> **Task objective**
Please pull from the text on QList references the exact wording that begins at "If you are keeping" and stops after "out of scope.)".

> **Extracted text**
■ ■ ■ ■ ■

Part of the concept of undefined behavior is that it may also appear to just 
work (and then it may also start breaking at any time). There is no 
guarantee that invoking undefined behavior will crash and burn, that would 
defeat the purpose of undefined behavior. So just consider working with 
dangling references to QList members after modifying the list to be 
undefined behavior.

If you are keeping a reference to an element of QList or QVector across an 
insert / append / prepend / remove, you are doing something wrong! Those 
references are really only intended to be used in lines such as:
myList[i] = foo;
or at most in the equivalent of a "with" block in some higher-level 
languages, i.e., e.g.:
{
  Foo &element = myList[i];
  element.foo = foo;
  element.bar = bar;
}
(You can leave off the scope braces if you want, but my point is that at 
that point you should be done using element, so you may as well let it go 
out of scope.)
Everything else is a blatant API abuse.

■ ■ ■ ■ ■

> **Given records**
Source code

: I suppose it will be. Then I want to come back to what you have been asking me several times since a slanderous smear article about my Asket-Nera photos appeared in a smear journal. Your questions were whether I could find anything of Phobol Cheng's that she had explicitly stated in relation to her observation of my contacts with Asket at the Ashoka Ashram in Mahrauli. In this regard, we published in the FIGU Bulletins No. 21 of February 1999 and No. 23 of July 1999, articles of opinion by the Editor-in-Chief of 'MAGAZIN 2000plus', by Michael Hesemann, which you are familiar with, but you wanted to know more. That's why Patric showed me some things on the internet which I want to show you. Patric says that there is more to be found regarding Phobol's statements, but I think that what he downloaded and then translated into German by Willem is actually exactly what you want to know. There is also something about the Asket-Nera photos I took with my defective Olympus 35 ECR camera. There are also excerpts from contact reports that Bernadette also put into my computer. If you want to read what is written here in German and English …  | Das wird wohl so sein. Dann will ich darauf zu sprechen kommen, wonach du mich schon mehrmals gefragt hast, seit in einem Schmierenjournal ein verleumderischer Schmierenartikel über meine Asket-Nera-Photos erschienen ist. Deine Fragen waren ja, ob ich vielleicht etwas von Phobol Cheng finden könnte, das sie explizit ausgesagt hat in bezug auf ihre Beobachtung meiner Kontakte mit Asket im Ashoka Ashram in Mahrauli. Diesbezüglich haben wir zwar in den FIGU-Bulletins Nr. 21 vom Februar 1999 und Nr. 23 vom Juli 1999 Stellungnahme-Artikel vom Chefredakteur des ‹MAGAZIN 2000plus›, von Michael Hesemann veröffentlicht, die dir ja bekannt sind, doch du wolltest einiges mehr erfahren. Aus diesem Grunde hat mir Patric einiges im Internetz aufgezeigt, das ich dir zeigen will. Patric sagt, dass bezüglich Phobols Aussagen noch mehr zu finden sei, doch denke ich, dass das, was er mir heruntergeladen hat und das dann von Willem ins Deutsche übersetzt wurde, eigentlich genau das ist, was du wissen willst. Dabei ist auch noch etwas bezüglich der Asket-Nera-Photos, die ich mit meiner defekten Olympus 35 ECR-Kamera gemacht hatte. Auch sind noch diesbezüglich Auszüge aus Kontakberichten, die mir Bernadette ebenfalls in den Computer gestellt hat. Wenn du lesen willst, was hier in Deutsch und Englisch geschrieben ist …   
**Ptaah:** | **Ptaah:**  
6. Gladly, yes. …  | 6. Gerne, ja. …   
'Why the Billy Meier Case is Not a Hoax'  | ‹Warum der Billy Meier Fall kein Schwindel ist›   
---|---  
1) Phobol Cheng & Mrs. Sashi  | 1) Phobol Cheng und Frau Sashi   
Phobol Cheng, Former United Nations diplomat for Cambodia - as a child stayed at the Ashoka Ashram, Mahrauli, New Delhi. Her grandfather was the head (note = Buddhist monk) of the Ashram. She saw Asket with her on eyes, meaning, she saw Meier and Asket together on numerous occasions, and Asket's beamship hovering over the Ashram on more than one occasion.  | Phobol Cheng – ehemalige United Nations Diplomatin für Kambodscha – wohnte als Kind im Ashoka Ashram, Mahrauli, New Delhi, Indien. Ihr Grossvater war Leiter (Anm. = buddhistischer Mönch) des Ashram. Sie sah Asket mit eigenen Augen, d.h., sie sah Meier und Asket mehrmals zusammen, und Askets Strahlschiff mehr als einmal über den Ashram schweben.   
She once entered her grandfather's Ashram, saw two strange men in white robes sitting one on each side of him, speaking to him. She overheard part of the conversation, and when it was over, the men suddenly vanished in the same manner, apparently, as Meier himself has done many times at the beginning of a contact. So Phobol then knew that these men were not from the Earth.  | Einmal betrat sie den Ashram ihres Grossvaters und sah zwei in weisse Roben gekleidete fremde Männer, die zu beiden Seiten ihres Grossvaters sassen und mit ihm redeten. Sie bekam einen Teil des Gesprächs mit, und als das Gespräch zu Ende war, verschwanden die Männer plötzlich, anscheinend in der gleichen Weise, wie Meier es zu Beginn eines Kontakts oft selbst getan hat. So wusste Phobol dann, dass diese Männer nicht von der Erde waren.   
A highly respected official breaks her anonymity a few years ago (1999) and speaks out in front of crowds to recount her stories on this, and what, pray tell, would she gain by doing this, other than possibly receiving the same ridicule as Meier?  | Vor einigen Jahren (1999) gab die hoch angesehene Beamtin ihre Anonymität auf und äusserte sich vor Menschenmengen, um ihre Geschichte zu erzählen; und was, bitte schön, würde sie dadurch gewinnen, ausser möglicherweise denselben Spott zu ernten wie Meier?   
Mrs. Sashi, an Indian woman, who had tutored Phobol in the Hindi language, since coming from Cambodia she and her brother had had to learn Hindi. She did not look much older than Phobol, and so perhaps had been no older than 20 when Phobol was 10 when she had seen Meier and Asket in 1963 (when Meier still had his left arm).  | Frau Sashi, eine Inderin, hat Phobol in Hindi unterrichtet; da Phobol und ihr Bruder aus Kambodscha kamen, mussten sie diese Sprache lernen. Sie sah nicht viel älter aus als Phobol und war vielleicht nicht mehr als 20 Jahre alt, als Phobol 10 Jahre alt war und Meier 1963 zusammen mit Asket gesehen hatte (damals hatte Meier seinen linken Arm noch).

■ ■ ■ ■ ■

> **Final answer**
If you are keeping a reference to an element of QList or QVector across an 
insert / append / prepend / remove, you are doing something wrong! Those 
references are really only intended to be used in lines such as:
myList[i] = foo;
or at most in the equivalent of a "with" block in some higher-level 
languages, i.e., e.g.:
{
  Foo &element = myList[i];
  element.foo = foo;
  element.bar = bar;
}
(You can leave off the scope braces if you want, but my point is that at 
that point you should be done using element, so you may as well let it go 
out of scope.)